24 Nov 2020

The UK has made the largest defence budget rise since the Cold War

A major announcement about defence spending has been made by the British government.

UK Prime Minister Boris Johnson has approved the country’s largest increase in its defence budget since the end of the Cold War, with £16.5 billion ($21.9 billion) in additional funding made available for spending across shipbuilding, space, cyber, research, development and technology over the next four years.

The move was bold but unsurprising as the Conservative Party manifesto at the 2019 General Election pledged to modernise and invest in training and equipping the Armed Forces during their time in government.

 

UK defence spending is about to grow

The defence sector forms a crucial part of the UK Government’s industrial and economic strategies and plays an important role in its ambitions to drive British innovation on the international stage. It also plays a key role in economies across the globe. Within the UK, defence makes a huge contribution across all regions of the UK whether as a major employer, a large investor, or a hub for local communities.

The UK already spends 2% of its annual GDP on defence, the recommended minimum for NATO membership.

In this latest announcement Mr Johnson said:

“I have decided that the era of cutting our defence budget must end – and it ends now.

I am increasing defence spending by £24.1 billion over the next four years, that’s £16.5 billion more than our manifesto commitment – raising it as a share of GDP to at least 2.2 per cent, exceeding our NATO pledge, and investing £190 billion over the next four years, more than any other European country and more than any other NATO ally, except the United States.”

Mr Johnson looked at the bigger picture during his speech, noting that this investment will achieve returns that will go far beyond the country’s Armed Forces and expressing the hope that the sector will create 10,000 jobs every year for the next four years.

He noted during his speech that “the defence of the realm is above party politics” and hopes that his defence above-all approach will safeguard hundreds of thousands of jobs in the defence industry, protect livelihoods across the UK and keep the British people safe.

 

Extra defence spending for British shipbuilding

The Prime Minister also revealed plans to invest heavily in the Royal Navy and with it the UK shipbuilding sector during his statement to the House of Commons on the Integrated Review. Spend will be spread across the country including Glasgow and Rosyth, Belfast, Appledore and Birkenhead.

Mr Johnson said:

“We shall use our extra defence spending to restore Britain’s position as the foremost naval power in Europe, taking forward our plans for eight Type 26 and five Type 31 frigates, and support ships to supply our carriers.

We are going to develop the next generation of warships, including multi-role research vessels and Type 32 frigates. And this will spur a renaissance of British shipbuilding across the UK.”

 

A boost for cyber

Notably, cyber security was also mentioned in the Prime Minister’s speech. Mr Johnson said:

“I can announce that we have established a National Cyber Force, combining our intelligence agencies and service personnel, which is already operating in cyberspace against terrorism, organised crime and hostile state activity.”
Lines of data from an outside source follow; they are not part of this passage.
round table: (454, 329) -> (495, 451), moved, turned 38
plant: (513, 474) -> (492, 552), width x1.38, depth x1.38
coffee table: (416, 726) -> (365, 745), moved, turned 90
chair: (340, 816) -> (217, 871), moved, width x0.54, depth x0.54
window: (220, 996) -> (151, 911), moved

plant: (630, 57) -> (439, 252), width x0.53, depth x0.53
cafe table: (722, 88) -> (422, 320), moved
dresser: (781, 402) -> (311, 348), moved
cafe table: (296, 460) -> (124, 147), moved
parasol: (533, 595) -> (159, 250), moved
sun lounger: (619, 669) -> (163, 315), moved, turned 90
The long-awaited National Cyber Force will also have the capacity to conduct offensive operations as cyberspace increasingly becomes another dimension in defence and warfare.

The announcement comes after the National Cyber Security Centre said that cyber threats have increased during the COVID-19 pandemic. The cyber security organisation said in its fourth Annual Review that:

“It is vital that cyber security remains a priority. It will help us to stay ahead of changing technologies, seize the opportunities for the UK as an independent country outside the European Union, and harness cyber’s full potential to help drive economic recovery.”